**Problem statement**
Determine how many lines of the items below contain the string "label", with case significant. Give only that number.
───── Supplied records
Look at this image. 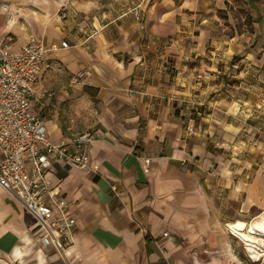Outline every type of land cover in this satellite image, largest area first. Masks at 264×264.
Here are the masks:
<instances>
[{
	"label": "crops",
	"instance_id": "obj_1",
	"mask_svg": "<svg viewBox=\"0 0 264 264\" xmlns=\"http://www.w3.org/2000/svg\"><path fill=\"white\" fill-rule=\"evenodd\" d=\"M139 4L144 29L132 13ZM198 7L0 0V40L11 37L14 51L32 36L46 45L49 67L31 103L50 142L73 148L92 132L100 167L59 162L47 175L75 222L64 253L42 244L36 220L0 187V264H252L227 227L264 209V161L252 171L254 162L225 163L208 151L206 135L222 133L224 111L209 108L204 68L192 64L207 50L206 34H191ZM194 109L201 120L188 135Z\"/></svg>",
	"mask_w": 264,
	"mask_h": 264
},
{
	"label": "built area",
	"instance_id": "obj_2",
	"mask_svg": "<svg viewBox=\"0 0 264 264\" xmlns=\"http://www.w3.org/2000/svg\"><path fill=\"white\" fill-rule=\"evenodd\" d=\"M142 5L133 10V15L144 29ZM12 42L9 36L0 40V187L15 196L36 220L42 244L64 253L73 242L75 222L68 216L67 205L50 191L47 175L59 162L99 172L89 153L94 134H79L73 148L50 142L47 128L32 111L31 103L35 87L49 67L46 45L32 36L14 51ZM193 133L194 127L188 126L187 134ZM150 164L146 161L147 168ZM243 244L251 260L260 259ZM260 246L256 248L263 253Z\"/></svg>",
	"mask_w": 264,
	"mask_h": 264
},
{
	"label": "rangeland",
	"instance_id": "obj_3",
	"mask_svg": "<svg viewBox=\"0 0 264 264\" xmlns=\"http://www.w3.org/2000/svg\"><path fill=\"white\" fill-rule=\"evenodd\" d=\"M198 2L197 10L189 13L191 34H206L207 50L192 64L204 68L203 85L210 90L207 101L214 104L209 108L224 111V121L219 125L222 133L216 130L206 135L208 151L225 163L254 162V171L264 161V0ZM192 117L195 133L201 117L195 109ZM227 209L231 212L235 207ZM263 213L264 209L255 208L230 223H248ZM227 230L241 257L252 264H264L263 244L259 245L263 256L254 262L243 241Z\"/></svg>",
	"mask_w": 264,
	"mask_h": 264
},
{
	"label": "bare ground",
	"instance_id": "obj_4",
	"mask_svg": "<svg viewBox=\"0 0 264 264\" xmlns=\"http://www.w3.org/2000/svg\"><path fill=\"white\" fill-rule=\"evenodd\" d=\"M228 229L231 234L246 243L254 258H259L262 255L256 247L259 248V244L264 245V213L248 223L242 220L230 223Z\"/></svg>",
	"mask_w": 264,
	"mask_h": 264
}]
</instances>
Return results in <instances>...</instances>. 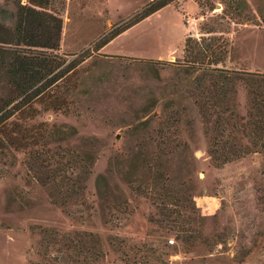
──────────
**Response**
4